Supplied records:

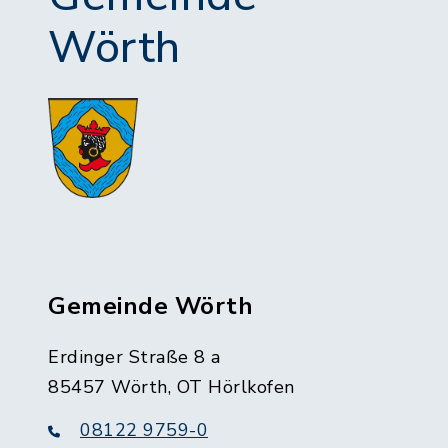
Wörth
Gemeinde Wörth
Erdinger Straße 8 a
85457 Wörth, OT Hörlkofen
08122 9759-0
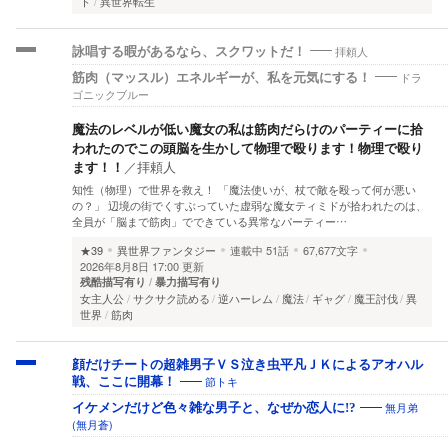
ト
異世界転生
拝頼人
詠唱する暇があるなら、スクワットだ！
ドラ
筋肉（マッスル）エネルギーが、私を元気にする！
ゴニックブルー
魔法のレベルが低い魔女の私は筋肉だらけのパーティーに拾
われたのでこの頭脳を生かして物理で殴ります！物理で殴り
ます！！
／
拝頼人
知性（物理）で世界を救え！ 「魔法使いが、杖で敵を殴って何が悪い
の？」 辺境の街でくすぶっていた虚弱な魔女ティミドが拾われたのは、
全員が「脳まで筋肉」でできている異常なパーティー…
★39
異世界ファンタジー
連載中
51話
67,677文字
2026年8月8日 17:00 更新
残酷描写有り
暴力描写有り
女主人公
サクサク読める
逆ハーレム
魔法
ギャグ
魔王討伐
異
世界
筋肉
顔だけチートの超雑男子ＶＳ泣き虫平凡ＪＫによるアオハル
節トキ
戦、ここに開幕！
無月弟
イケメンだけど色々雑な男子と、なぜか恋人に!?
(無月蒼)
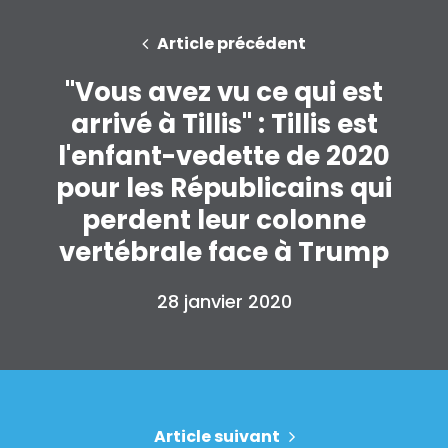
Article précédent
"Vous avez vu ce qui est
arrivé à Tillis" : Tillis est
l'enfant-vedette de 2020
pour les Républicains qui
perdent leur colonne
vertébrale face à Trump
28 janvier 2020
Article suivant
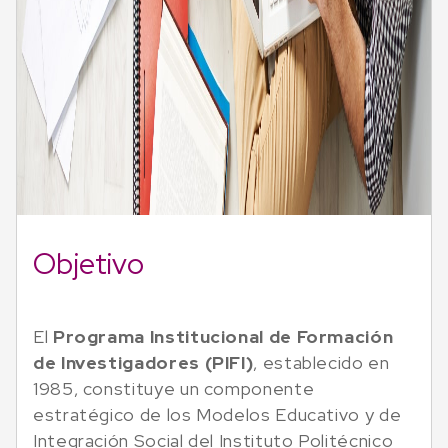
Objetivo
El
Programa Institucional de Formación
de Investigadores (PIFI)
, establecido en
1985, constituye un componente
estratégico de los Modelos Educativo y de
Integración Social del Instituto Politécnico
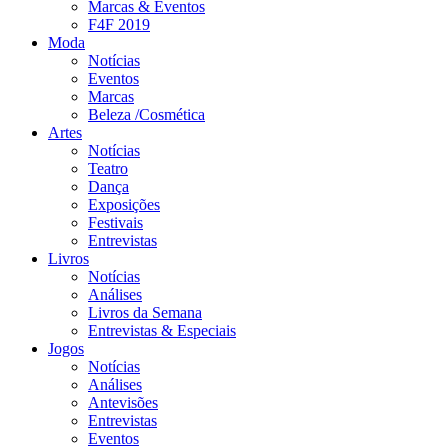
Marcas & Eventos
F4F 2019
Moda
Notícias
Eventos
Marcas
Beleza /Cosmética
Artes
Notícias
Teatro
Dança
Exposições
Festivais
Entrevistas
Livros
Notícias
Análises
Livros da Semana
Entrevistas & Especiais
Jogos
Notícias
Análises
Antevisões
Entrevistas
Eventos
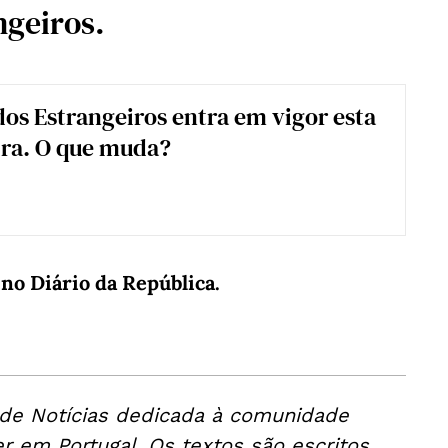
ngeiros.
dos Estrangeiros entra em vigor esta
ira. O que muda?
no Diário da República.
 de Notícias dedicada à comunidade
er em Portugal. Os textos são escritos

Exercise prompt: The data above should be returned in full, exactly as written, apart from its images.

Written solution:
Wörth
Gemeinde Wörth
Erdinger Straße 8 a
85457 Wörth, OT Hörlkofen
08122 9759-0
ト
異世界転生
拝頼人
詠唱する暇があるなら、スクワットだ！
ドラ
筋肉（マッスル）エネルギーが、私を元気にする！
ゴニックブルー
魔法のレベルが低い魔女の私は筋肉だらけのパーティーに拾
われたのでこの頭脳を生かして物理で殴ります！物理で殴り
ます！！
／
拝頼人
知性（物理）で世界を救え！ 「魔法使いが、杖で敵を殴って何が悪い
の？」 辺境の街でくすぶっていた虚弱な魔女ティミドが拾われたのは、
全員が「脳まで筋肉」でできている異常なパーティー…
★39
異世界ファンタジー
連載中
51話
67,677文字
2026年8月8日 17:00 更新
残酷描写有り
暴力描写有り
女主人公
サクサク読める
逆ハーレム
魔法
ギャグ
魔王討伐
異
世界
筋肉
顔だけチートの超雑男子ＶＳ泣き虫平凡ＪＫによるアオハル
節トキ
戦、ここに開幕！
無月弟
イケメンだけど色々雑な男子と、なぜか恋人に!?
(無月蒼)
Article précédent
"Vous avez vu ce qui est
arrivé à Tillis" : Tillis est
l'enfant-vedette de 2020
pour les Républicains qui
perdent leur colonne
vertébrale face à Trump
28 janvier 2020
Article suivant
Objetivo
El
Programa Institucional de Formación
de Investigadores (PIFI)
, establecido en
1985, constituye un componente
estratégico de los Modelos Educativo y de
Integración Social del Instituto Politécnico
Marcas & Eventos
F4F 2019
Moda
Notícias
Eventos
Marcas
Beleza /Cosmética
Artes
Notícias
Teatro
Dança
Exposições
Festivais
Entrevistas
Livros
Notícias
Análises
Livros da Semana
Entrevistas & Especiais
Jogos
Notícias
Análises
Antevisões
Entrevistas
Eventos
ngeiros.
dos Estrangeiros entra em vigor esta
ira. O que muda?
no Diário da República.
 de Notícias dedicada à comunidade
er em Portugal. Os textos são escritos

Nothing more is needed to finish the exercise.